We recently reported that immature porcine Leydig cells express both somatostatin (SRIF) and SRIF receptor type-2 (sst-2) transcripts. The present study was therefore undertaken to assess whether SRIF might exert autocrine actions on these cells through sst2A receptor, one of the two sst2 isoforms known to exert important neuroendocrine and endocrine functions. Using a polyclonal antibody directed towards the C-terminal tail of the sst2A receptor subtype, receptor immunoreactivity was detected in a subpopulation of Leydig cells and spermatogonia.

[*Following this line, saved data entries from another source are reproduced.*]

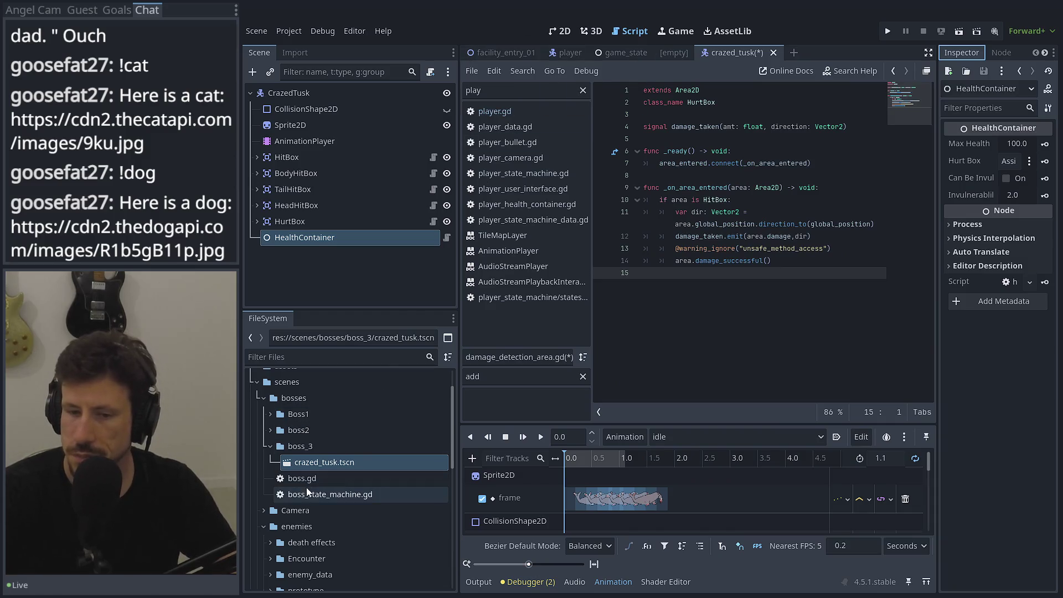
click(270, 430)
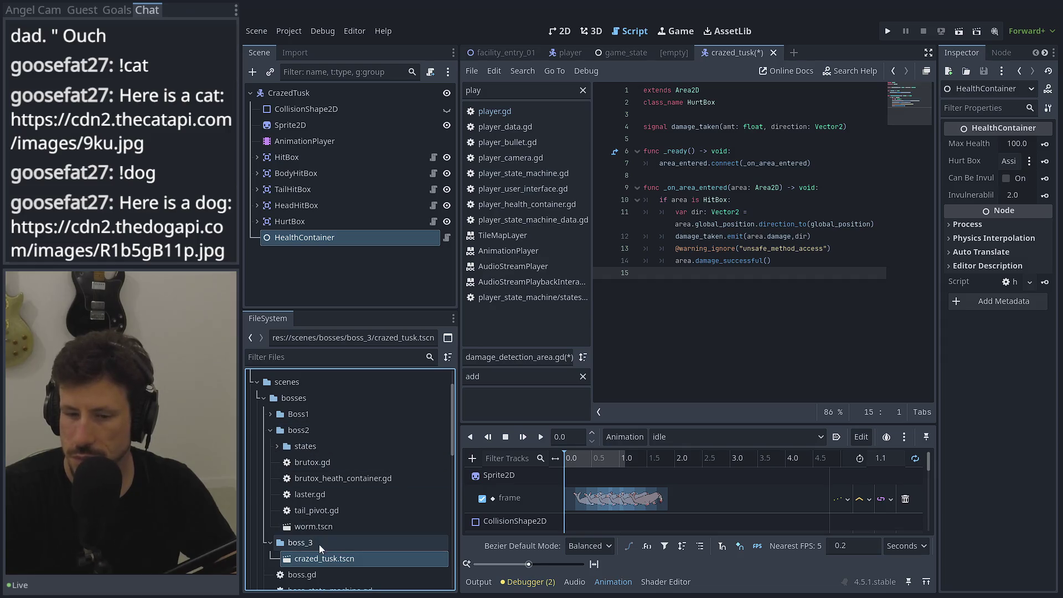
Open worm.tscn and inspect its HealthContainer's four HurtBoxes and 2000 max health
double_click(324, 527)
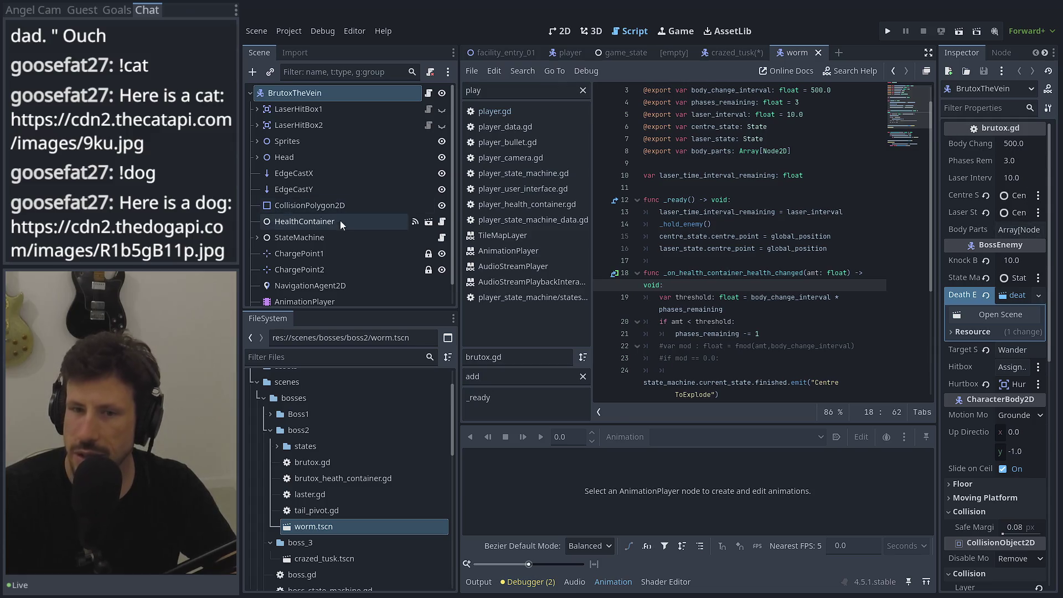
scroll(335, 222, down, 1)
click(335, 205)
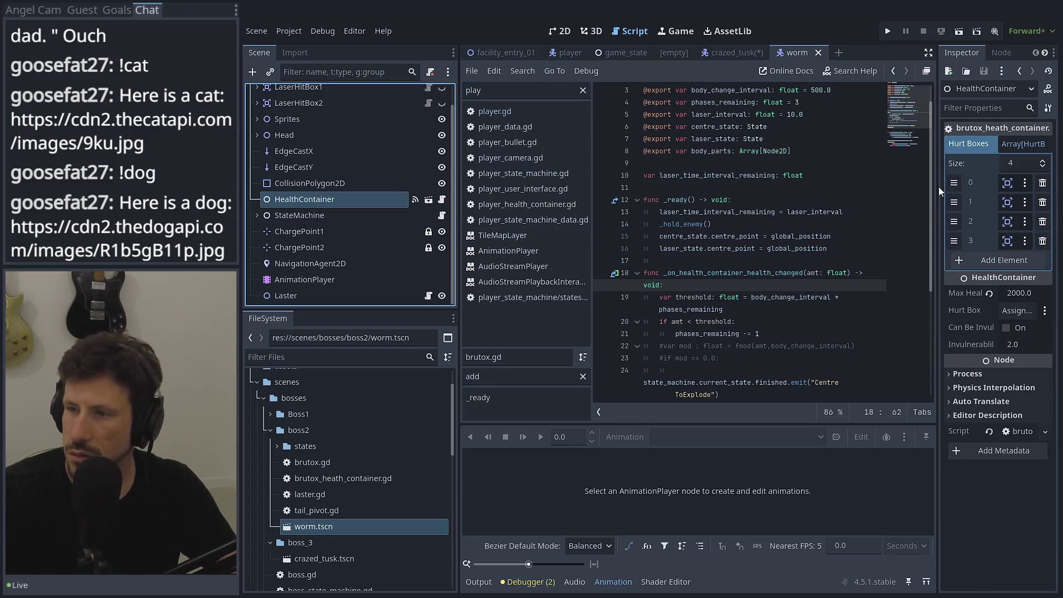
drag(938, 319, 791, 319)
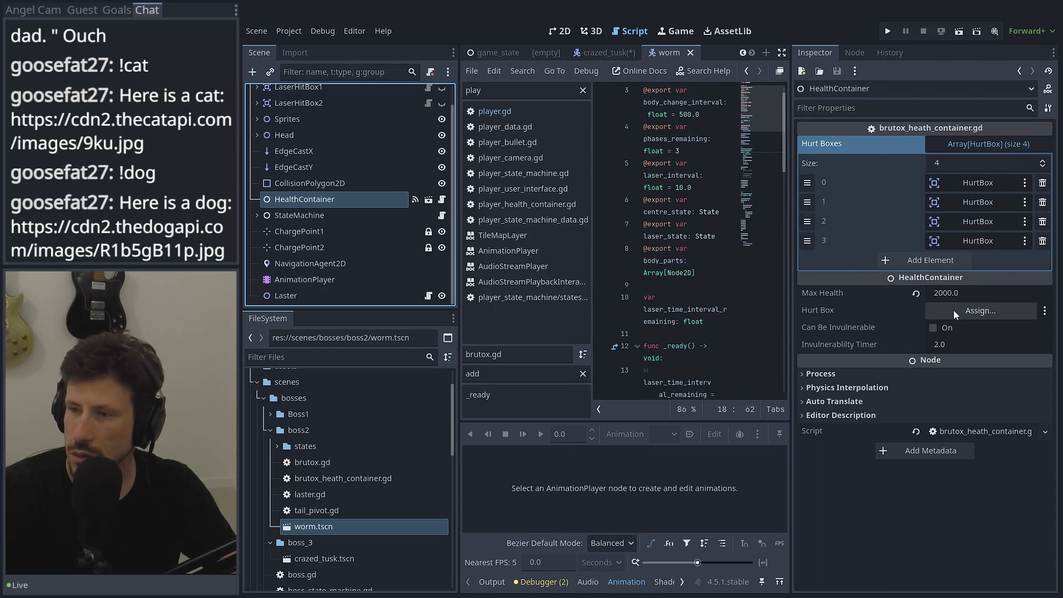
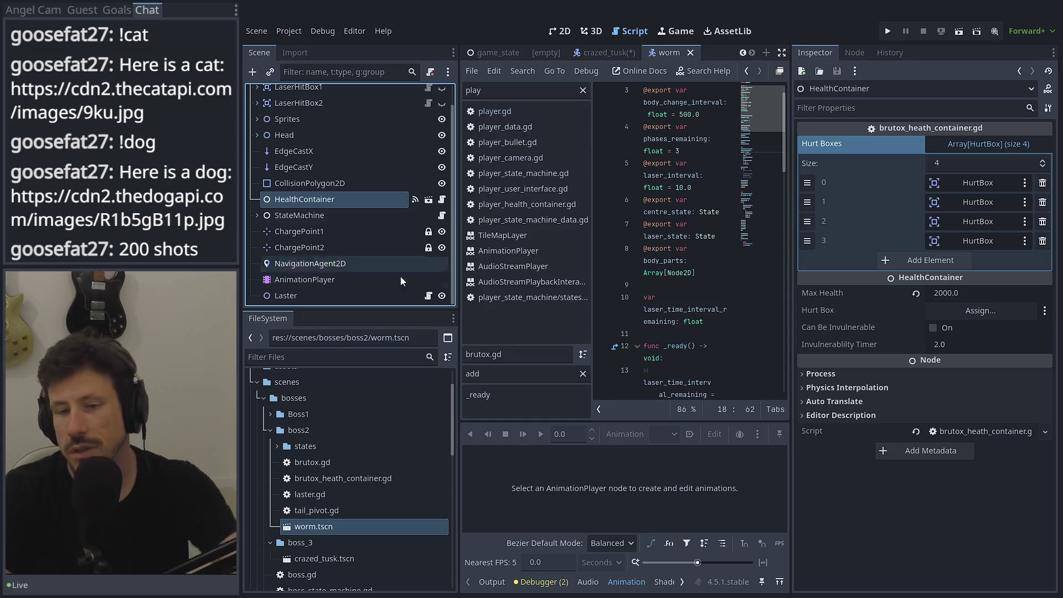
Expand the Boss1 folder in the FileSystem dock and open boss_1_big_drone.tscn
click(320, 357)
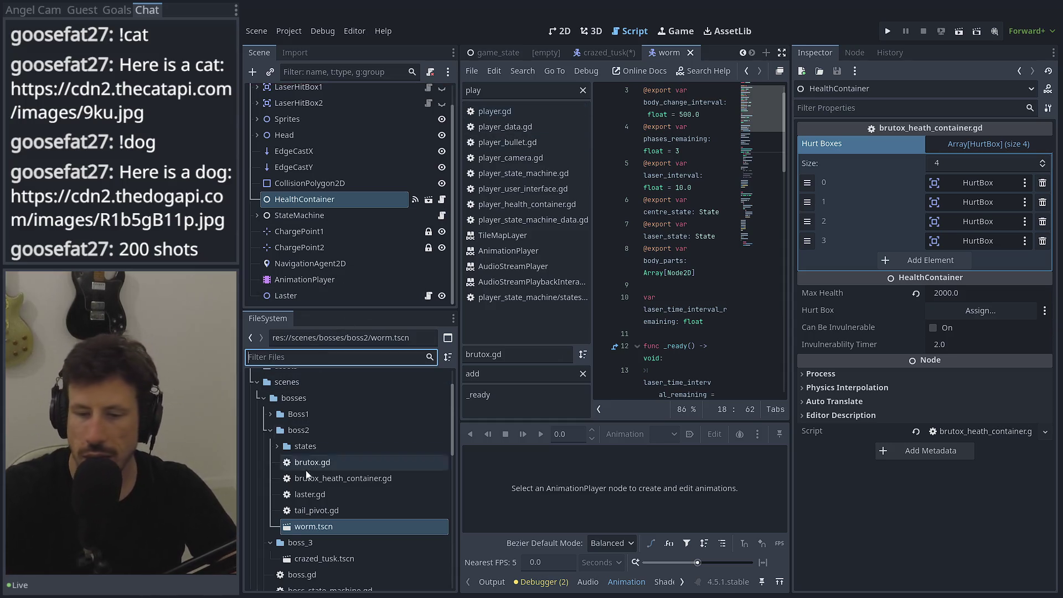
scroll(305, 471, down, 3)
scroll(280, 405, up, 2)
click(270, 386)
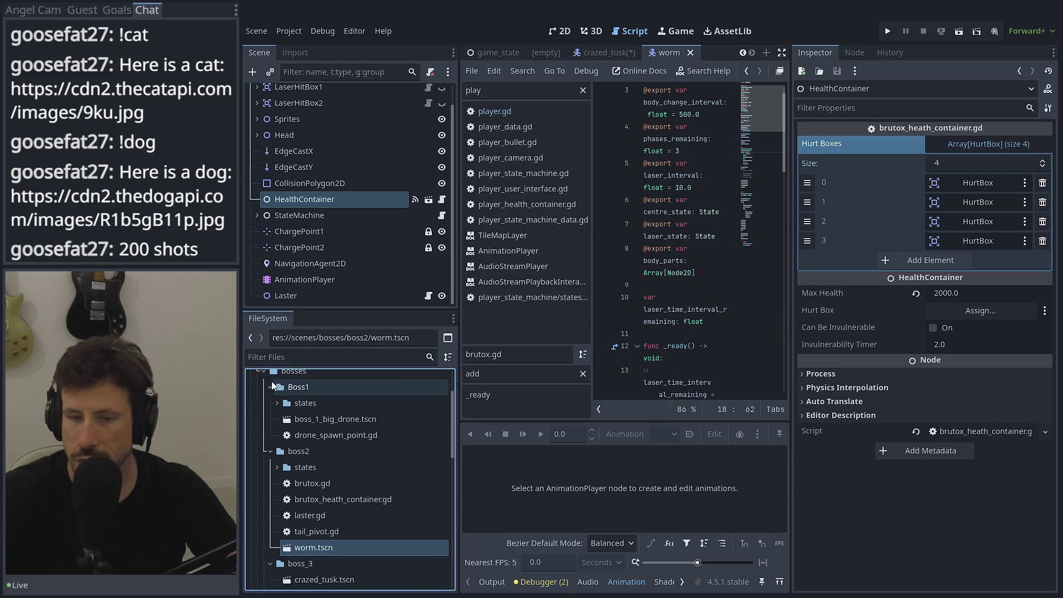
click(300, 421)
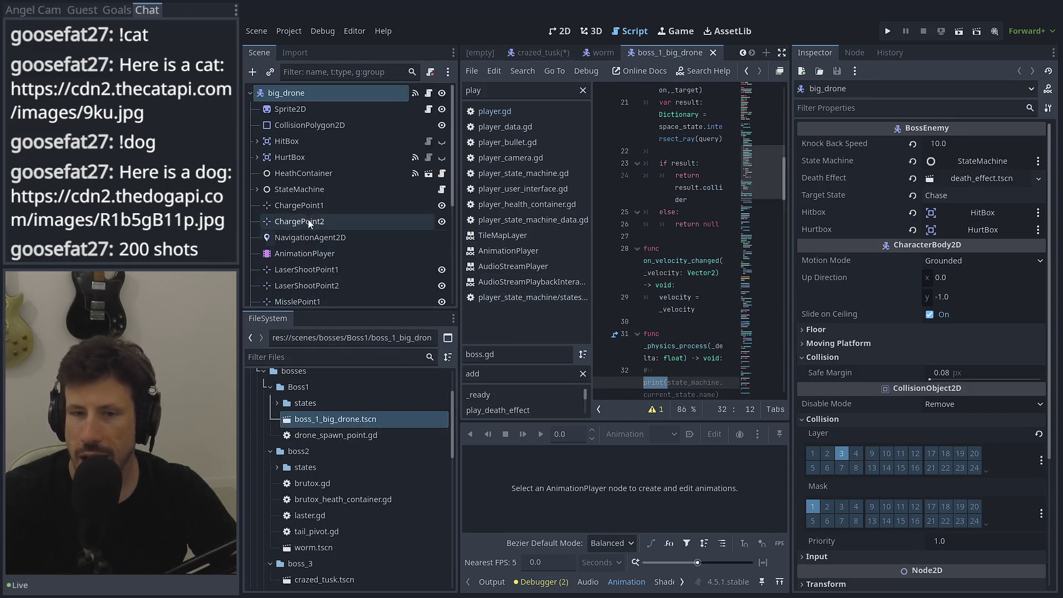
scroll(315, 183, down, 2)
Set the big drone HealthContainer's Max Health to 1000, save, and go to the crazed_tusk scene
click(313, 125)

To address the physiological correlates of this expression we then studied the possible involvement of sst2 receptor in the regulation of testosterone secretion. Functional assays showed that the sst2 agonist octreotide inhibited both basal and hCG-stimulated testosterone secretion by testosterone pretreated Leydig cells. To assess whether sst2 receptor expression might be regulated by testosterone, we performed a semi-quantitative RT-PCR analysis of sst2 mRNA expression in Leydig cells cultured in the presence or in the absence of the androgen. A significant increase in sst2 receptor transcripts was observed in testosterone-treated cells. Taken together, these data suggest that SRIF can inhibit testosterone secretion through the sst2A receptor. The mechanism of the local inhibitory actions of SRIF is probably autocrine since immature porcine Leydig cells express SRIF itself and it might involve testosterone-induced increase of sst2 receptor expression in immature Leydig cells.